The late 1990s and early 2000s saw the democratization of real-time virtual performance through Machinima, which grew out of the demoscene of the 1980s. Rather than use expensive, proprietary systems, Machinima creators utilized 3D video game engines and consumer hardware (such as keyboards, mice, and game controllers) to manipulate in-game avatars as digital puppets, establishing an ultra low-cost alternative to traditional forms of animation.

One of the earliest popular examples of using recorded gameplay to tell a story was Diary of a Camper (1996). A few years later Machinima would achieve broader pop culture success with series like Red vs. Blue (2003), which used the Halo video game engine, and was famously described by one prominent critic as "truly as sophisticated as Samuel Beckett". More recently, Machinima has been used by filmmakers to produce animated documentaries such as Grand Theft Hamlet (2024), which have been screened to critical acclaim at major film festivals and received numerous awards.

===Disney theme parks===
Walt Disney Imagineering has also been an important innovator in the field of digital puppetry, developing new technologies to enable visitors to Disney theme parks to interact with some of the company's famous animated characters. In 2004, they used digital puppetry techniques to create the Turtle Talk with Crush attractions at Epcot and Disney California Adventure. In the attraction, a hidden puppeteer performs and voices a digital puppet of Crush, the laid-back sea turtle from Finding Nemo, on a large rear-projection screen. To the audience, Crush appears to be swimming inside an aquarium and engages in unscripted, real-time conversations with theme park guests.

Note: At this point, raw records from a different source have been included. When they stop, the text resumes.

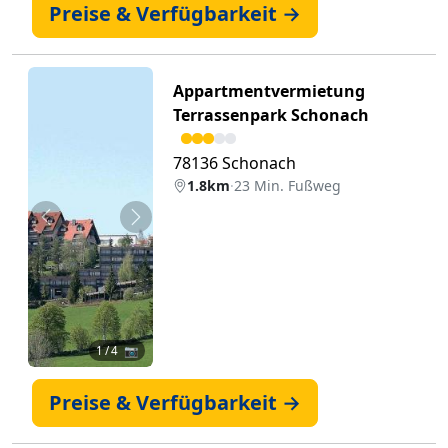
Preise & Verfügbarkeit →
Appartmentvermietung
Terrassenpark Schonach
78136 Schonach
1.8km
·
23 Min. Fußweg
Zurück
Weiter
1
/ 4 📷
Preise & Verfügbarkeit →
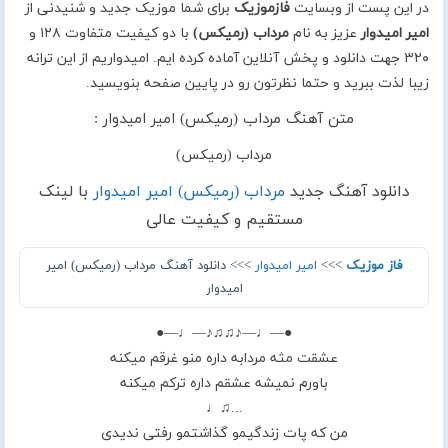
در این پست از وبسایت
فازموزیک
برای شما موزیک جدید و شنیدنی از
امیر امیدوار
عزیز به نام
مرداب (رمیکس)
با دو کیفیت متفاوت ۱۲۸ و
۳۲۰ جهت دانلود و پخش آنلاین آماده کرده ایم. امیدواریم از این ترانه
زیبا لذت ببرید و حتما نظرتون رو در پایین صفحه بنویسید.
متن آهنگ مرداب (رمیکس) امیر امیدوار :
مرداب (رمیکس)
دانلود آهنگ جدید
مرداب (رمیکس) امیر امیدوار
با لینک
مستقیم و کیفیت عالی
فاز موزیک
>>>
امیر امیدوار
>>> دانلود آهنگ مرداب (رمیکس) امیر
امیدوار
●—♩—♪♫♫♪—♩—●
عشقت‌ مثه مردابه داره منو غرقم میکنه
باورم نمیشه عشقم داره ترکم میکنه
...♫♩
من که پات زندگیمو‌ گذاشتمو رفتی ندیدی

Disney continued to use digital puppetry techniques to create attractions like Stitch Encounter (2006), and Monsters, Inc. Laugh Floor (2007). New developments in real-time animation technology, like markerless motion capture, have enabled the creation of Disney character attractions like the award-winning Real-Time Rocket, in which improv actors interacted with audience members as Rocket Raccoon from Marvel's Guardians of the Galaxy franchise at Disney's D23 Expo in 2024.

=== Military simulation and training ===
Since 2014, the United States Army's Program Executive Office for Simulation, Training, Research, and Instrumentation (PEO STRI), a division of US Army Simulation and Training Technology Center (STTC), has been experimenting with digital puppetry as a method of teaching advanced situational awareness for infantry squads. A single improvisor using motion capture technology from Organic Motion Inc interacted with squads through the medium of several different life-sized avatars of varying ages and genders that were projected onto multiple walls throughout an urban operations training facility. The motion capture technology was paired with real-time voice shifting to achieve the effect.

==Types of digital puppetry==

===Waldo puppetry===
A digital puppet is controlled onscreen in real-time by a puppeteer who uses a telemetric input device known as a Waldo (after the short story "Waldo" by Robert A. Heinlein which features a man who invents and uses such devices), connected to the computer. The X-Y-Z axis movement of the input device causes the digital puppet to move correspondingly.

===Motion capture puppetry/performance animation===
An object (puppet) or human body is used as a physical representation of a digital puppet and manipulated by a puppeteer. The movements of the object or body are matched correspondingly by the digital puppet in real time. Motion capture puppetry is commonly used, for example, by VTubers, who rig digital avatars to correspond to the movements of their heads using readily available hardware like webcams and smartphones equipped with 3D depth cameras.